> _RECORD EXTRACTS_:
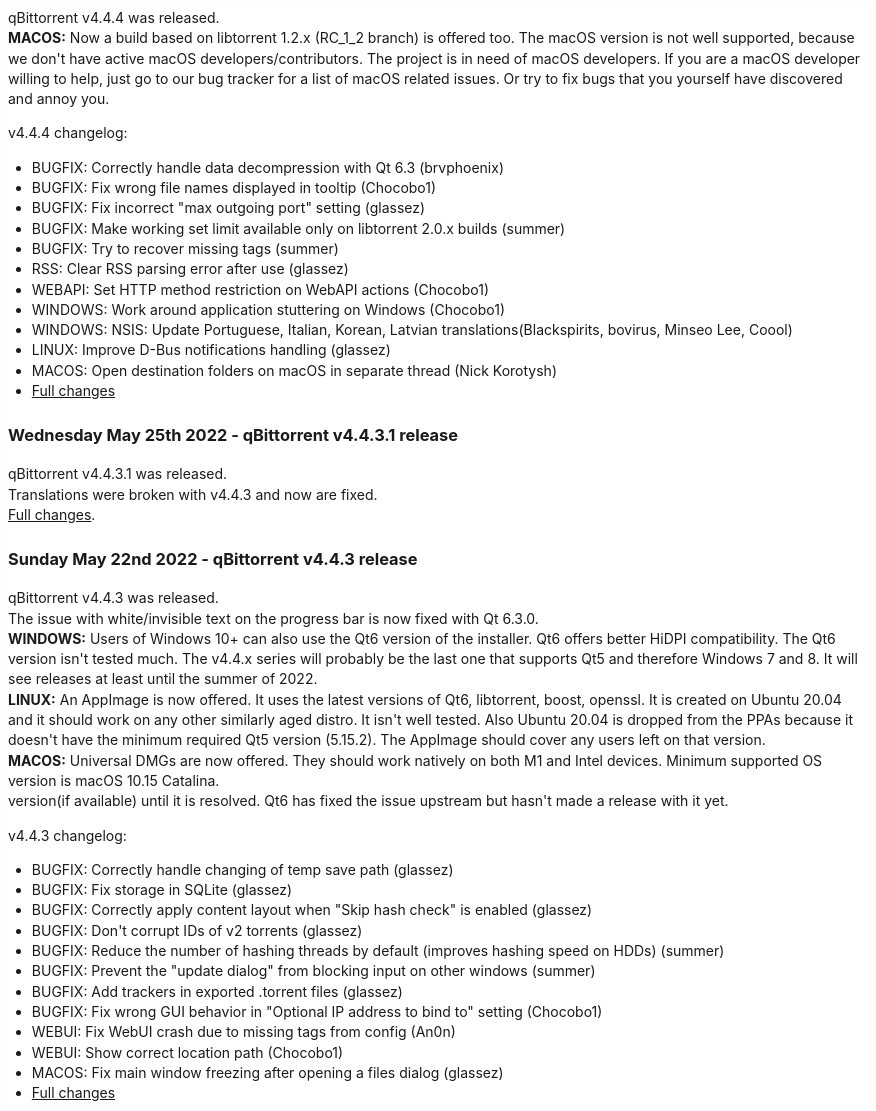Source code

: qBittorrent v4.4.4 was released.<br>
**MACOS:** Now a build based on libtorrent 1.2.x (RC_1_2 branch) is offered too. The macOS version is not well supported, because we don't have active macOS developers/contributors. The project is in need of macOS developers. If you are a macOS developer willing to help, just go to our bug tracker for a list of macOS related issues. Or try to fix bugs that you yourself have discovered and annoy you.

v4.4.4 changelog:
- BUGFIX: Correctly handle data decompression with Qt 6.3 (brvphoenix)
- BUGFIX: Fix wrong file names displayed in tooltip (Chocobo1)
- BUGFIX: Fix incorrect "max outgoing port" setting (glassez)
- BUGFIX: Make working set limit available only on libtorrent 2.0.x builds (summer)
- BUGFIX: Try to recover missing tags (summer)
- RSS: Clear RSS parsing error after use (glassez)
- WEBAPI: Set HTTP method restriction on WebAPI actions (Chocobo1)
- WINDOWS: Work around application stuttering on Windows (Chocobo1)
- WINDOWS: NSIS: Update Portuguese, Italian, Korean, Latvian translations(Blackspirits, bovirus, Minseo Lee, Coool)
- LINUX: Improve D-Bus notifications handling (glassez)
- MACOS: Open destination folders on macOS in separate thread (Nick Korotysh)
- [Full changes](https://github.com/qbittorrent/qBittorrent/compare/release-4.4.3.1...release-4.4.4)

### Wednesday May 25th 2022 - qBittorrent v4.4.3.1 release

qBittorrent v4.4.3.1 was released.<br>
Translations were broken with v4.4.3 and now are fixed.<br>
[Full changes](https://github.com/qbittorrent/qBittorrent/compare/release-4.4.3...release-4.4.3.1).

### Sunday May 22nd 2022 - qBittorrent v4.4.3 release

qBittorrent v4.4.3 was released.<br>
The issue with white/invisible text on the progress bar is now fixed with Qt 6.3.0.<br>
**WINDOWS:** Users of Windows 10+ can also use the Qt6 version of the installer. Qt6 offers better HiDPI compatibility. The Qt6 version isn't tested much. The v4.4.x series will probably be the last one that supports Qt5 and therefore Windows 7 and 8. It will see releases at least until the summer of 2022.<br>
**LINUX:** An AppImage is now offered. It uses the latest versions of Qt6, libtorrent, boost, openssl. It is created on Ubuntu 20.04 and it should work on any other similarly aged distro. It isn't well tested. Also Ubuntu 20.04 is dropped from the PPAs because it doesn't have the minimum required Qt5 version (5.15.2). The AppImage should cover any users left on that version.<br>
**MACOS:** Universal DMGs are now offered. They should work natively on both M1 and Intel devices. Minimum supported OS version is macOS 10.15 Catalina.<br>version(if available) until it is resolved. Qt6 has fixed the issue upstream but hasn't made a release with it yet.

v4.4.3 changelog:
- BUGFIX: Correctly handle changing of temp save path (glassez)
- BUGFIX: Fix storage in SQLite (glassez)
- BUGFIX: Correctly apply content layout when "Skip hash check" is enabled (glassez)
- BUGFIX: Don't corrupt IDs of v2 torrents (glassez)
- BUGFIX: Reduce the number of hashing threads by default (improves hashing speed on HDDs) (summer)
- BUGFIX: Prevent the "update dialog" from blocking input on other windows (summer)
- BUGFIX: Add trackers in exported .torrent files (glassez)
- BUGFIX: Fix wrong GUI behavior in "Optional IP address to bind to" setting (Chocobo1)
- WEBUI: Fix WebUI crash due to missing tags from config (An0n)
- WEBUI: Show correct location path (Chocobo1)
- MACOS: Fix main window freezing after opening a files dialog (glassez)
- [Full changes](https://github.com/qbittorrent/qBittorrent/compare/release-4.4.2...release-4.4.3)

> _PROBLEM TO SOLVE_: Report the lines above that contain "until".

> _EXPECTED OUTPUT_:
**WINDOWS:** Users of Windows 10+ can also use the Qt6 version of the installer. Qt6 offers better HiDPI compatibility. The Qt6 version isn't tested much. The v4.4.x series will probably be the last one that supports Qt5 and therefore Windows 7 and 8. It will see releases at least until the summer of 2022.<br>
**MACOS:** Universal DMGs are now offered. They should work natively on both M1 and Intel devices. Minimum supported OS version is macOS 10.15 Catalina.<br>version(if available) until it is resolved. Qt6 has fixed the issue upstream but hasn't made a release with it yet.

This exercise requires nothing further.